= INPUT MATERIAL =

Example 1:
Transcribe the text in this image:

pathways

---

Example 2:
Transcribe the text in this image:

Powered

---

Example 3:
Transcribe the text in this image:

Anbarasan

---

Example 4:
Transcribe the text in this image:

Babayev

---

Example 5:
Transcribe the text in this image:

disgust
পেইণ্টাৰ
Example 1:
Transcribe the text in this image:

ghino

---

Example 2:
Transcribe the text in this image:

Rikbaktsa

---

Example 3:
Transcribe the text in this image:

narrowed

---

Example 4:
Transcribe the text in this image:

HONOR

= TASK =
Reproduce each line of the material above precisely.

= COMPLETED EXERCISE =
Example 1:
Transcribe the text in this image:

pathways

---

Example 2:
Transcribe the text in this image:

Powered

---

Example 3:
Transcribe the text in this image:

Anbarasan

---

Example 4:
Transcribe the text in this image:

Babayev

---

Example 5:
Transcribe the text in this image:

disgust
পেইণ্টাৰ
Example 1:
Transcribe the text in this image:

ghino

---

Example 2:
Transcribe the text in this image:

Rikbaktsa

---

Example 3:
Transcribe the text in this image:

narrowed

---

Example 4:
Transcribe the text in this image:

HONOR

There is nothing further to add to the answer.